Janchi-guksu (잔치국수) namely banquet noodles is Korean noodle consisted of wheat flour noodles in an anchovy broth and dasima (다시마) or kelp. Janchi-guksu is served with a sauce, mixed with sesame oil, ganjang, chili pepper powder and scallions. The additional gomyung (고명) is sliced egg jidan (계란 지단, egg garnishes), gim (seaweed sheet) and zhucchini on the top of the noodles, which are also found in other noodle dishes.
Janchi in the name is banquet in Korean language, or feast, because the noodles were served as festive occasions such as wedding or birthday party.
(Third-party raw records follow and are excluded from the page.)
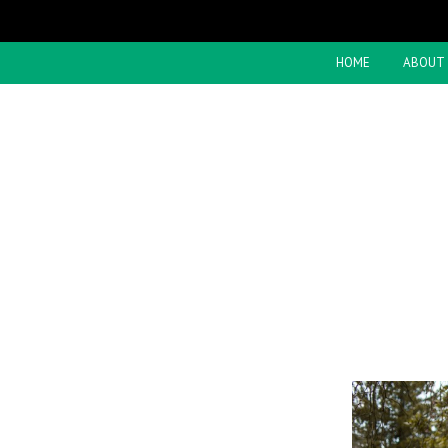
HOME
ABOUT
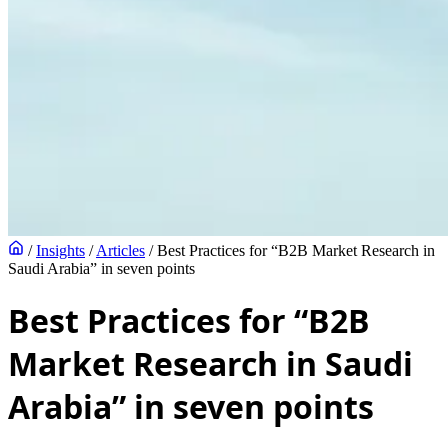
/
Insights
/
Articles
/
Best Practices for “B2B Market Research in
Saudi Arabia” in seven points
Best Practices for “B2B
Market Research in Saudi
Arabia” in seven points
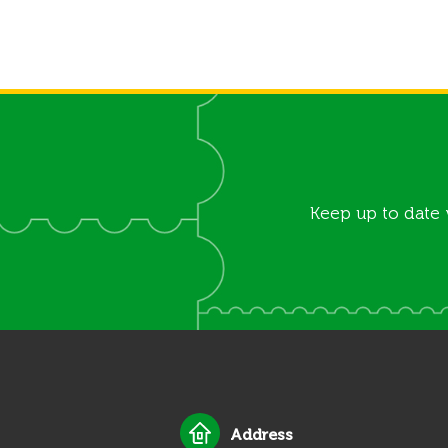
Keep up to date 
Address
It is easily found in traditional markets in Korea, commonly recommended noodle dish for international people too. The anchovy broth seasoned with ganjang (soy sauce) and additional sauce explained the above, makes tastes of clean and fresh feelings milder than dwenjang (된장, soybean sauce) broth. Korean people call anchovy broth as myulchee broth (멸치 육수) which is also used for other soup-based dishes. Dasima (다시마) is also mixed to make the anchovy broth.
The noodles are made of wheat flour and thickness is normally thinner, compared with kalgooksu(칼국수) or udon noodles. The noodles are so-called somyun (소면) meaning white (素) small thick noodle (糆).
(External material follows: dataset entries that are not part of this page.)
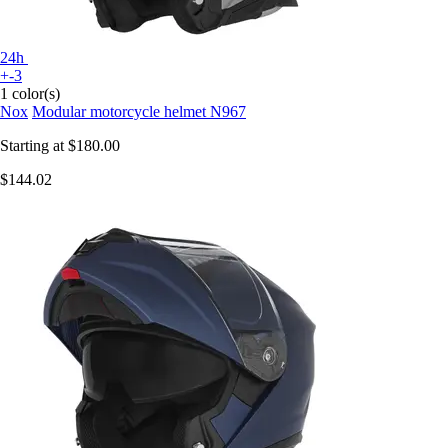
24h
+-3
1 color(s)
Nox
Modular motorcycle helmet N967
Starting at
$180.00
$144.02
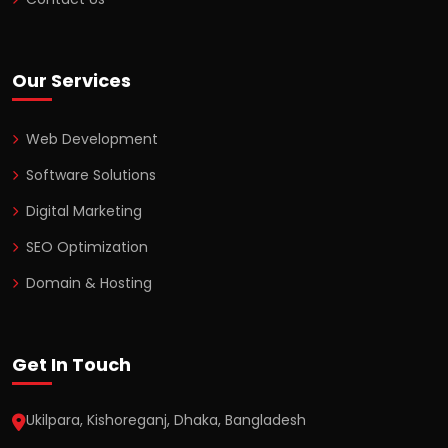
Our Services
Web Development
Software Solutions
Digital Marketing
SEO Optimization
Domain & Hosting
Get In Touch
Ukilpara, Kishoreganj, Dhaka, Bangladesh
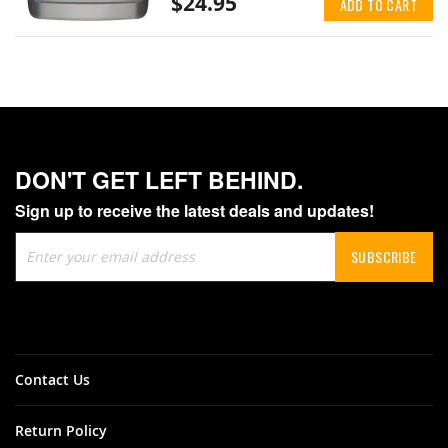
$24.95
ADD TO CART
DON'T GET LEFT BEHIND.
Sign up to receive the latest deals and updates!
Sign
SUBSCRIBE
Up
for
Our
Newsletter:
Contact Us
Return Policy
The records of janchi-guksu is dated back to Goryeo period. It is eaten in special occasions wheat was rare and expensive ingredient in Goryeo dynasty.
In today’s Korea, it is very cheap ingredient, restaurants made much profit from selling it and relatively cheaper price of janchi-guksu at traditional market, it is dishes with budget travellers too.